When I work with clients who wish to change their eating habits, I usually ask them to keep a food diary. Food diaries can be kept for any length of time, but for anyone committed to lifestyle modification a food diary becomes part of their daily routine. Research studies have demonstrated that people who track what they eat and when they exercise are more successful at sustaining long-term changes.
Food diaries have many purposes. Here are a few of their benefits for those of you trying to change your eating and exercise habits:
- They identify food triggers such as times of day, circumstances, or people that trigger your eating.
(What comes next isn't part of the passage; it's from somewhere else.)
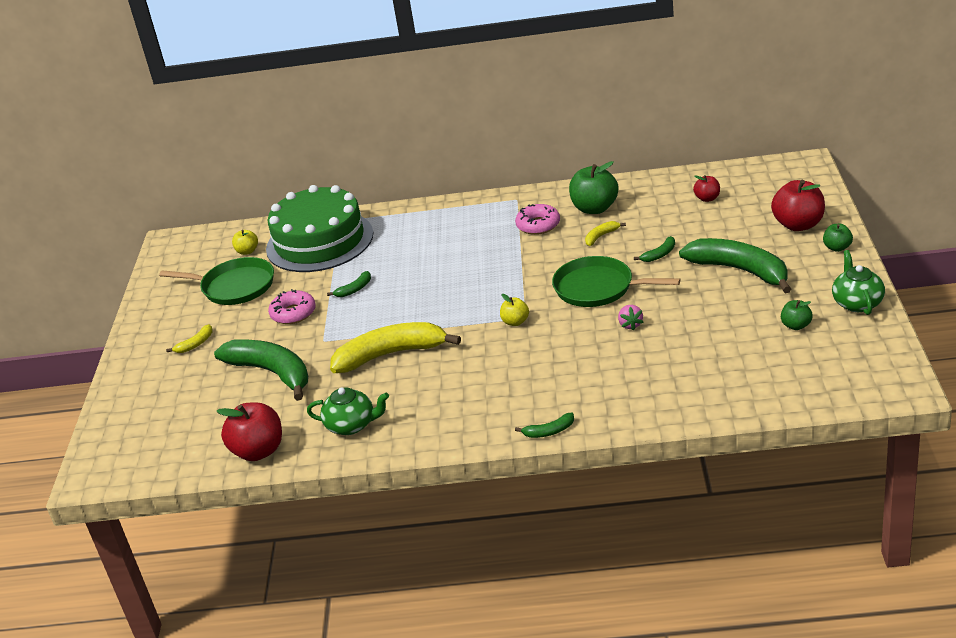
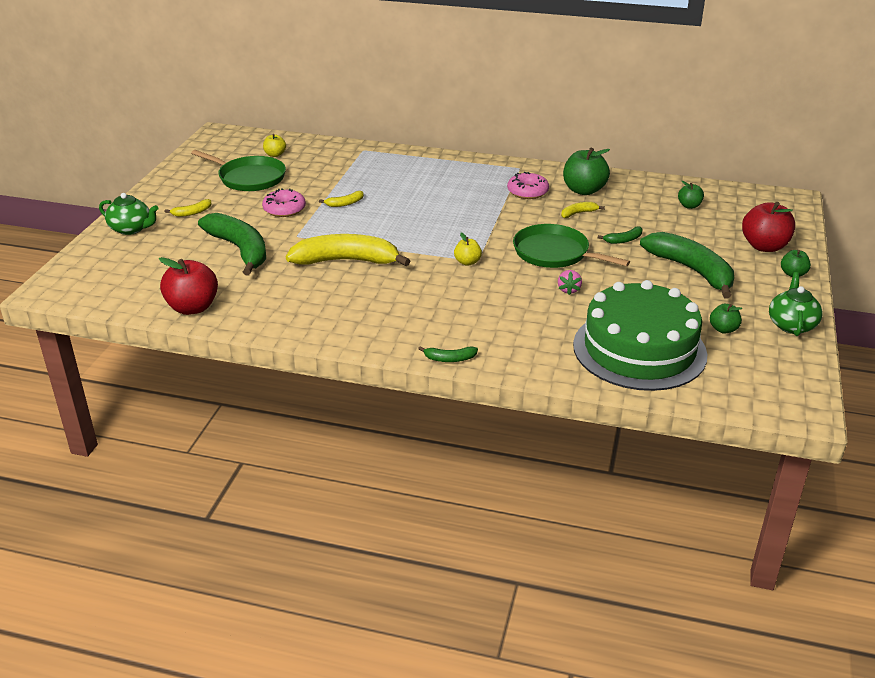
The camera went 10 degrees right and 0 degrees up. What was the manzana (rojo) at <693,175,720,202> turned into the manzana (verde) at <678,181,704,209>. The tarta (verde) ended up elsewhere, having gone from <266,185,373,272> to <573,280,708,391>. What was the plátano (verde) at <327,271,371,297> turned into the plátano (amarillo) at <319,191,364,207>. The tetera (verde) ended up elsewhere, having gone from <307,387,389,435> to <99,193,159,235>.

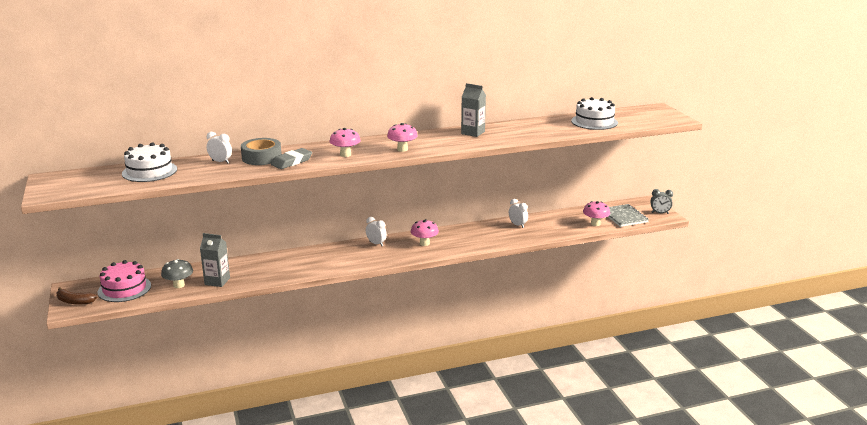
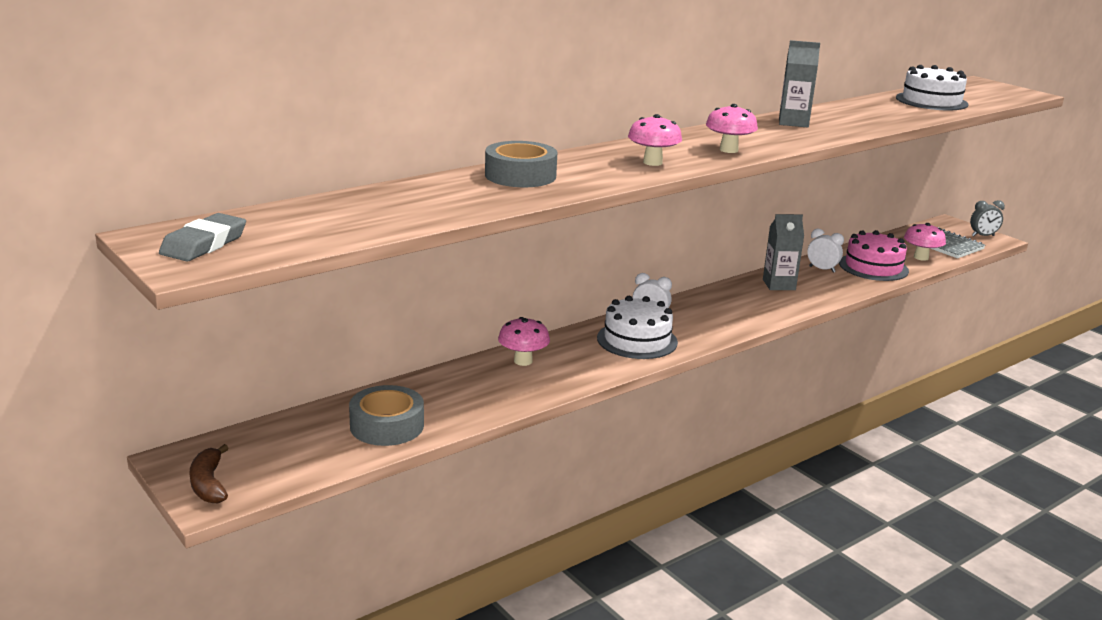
The camera went 20 degrees left and 0 degrees up. The second view lost the despertador (blanco) at <207,132,232,164>. The tarta (blanco) ended up elsewhere, having gone from <122,142,177,182> to <597,296,678,359>. The goma de borrar (gris) ended up elsewhere, having gone from <271,148,312,169> to <159,213,246,262>. The seta (rosa) ended up elsewhere, having gone from <411,219,439,246> to <498,317,550,366>. The cartón de leche (gris) ended up elsewhere, having gone from <200,233,230,287> to <763,214,804,290>. Where the seta (gris) stood at <161,259,193,288>, the cinta adhesiva (gris) came to stand at <349,385,424,446>. The tarta (rosa) ended up elsewhere, having gone from <98,260,151,302> to <839,230,909,281>. The plátano (marrón) at <57,287,97,305> ended up facing another way, 75 degrees clockwise from before.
- They track calories so you'll know how many calories you eat in a day. Those handfuls of nuts or extra dressing really add up.
- They reflect exercise. Note how much time you spend exercising and in other physically active or demanding pursuits. Household activities, such as vacuuming or gardening, can be beneficial even if they are not part of an exercise program.
If you want to start a diary, there are many possible formats and lots of free samples available online. Here are some things to remember for recordkeeping success:
- Write it down NOW. Record as you eat it or do it. You won't remember everything if you wait until the end of the day.
- Record your drinks. Beverages are frequently a source of hidden calories.
- Track portion sizes. You won't always know the portion size, but make your best estimate or write a comparison. For individual items, record how many you ate (10 chips, 5 cookies).
- Track what you are doing when you eat. You may find that watching TV or reading a book increases the amount you eat.
- Record the extras. Gravy, dressings, cheese, and other toppings can really make the calories add up.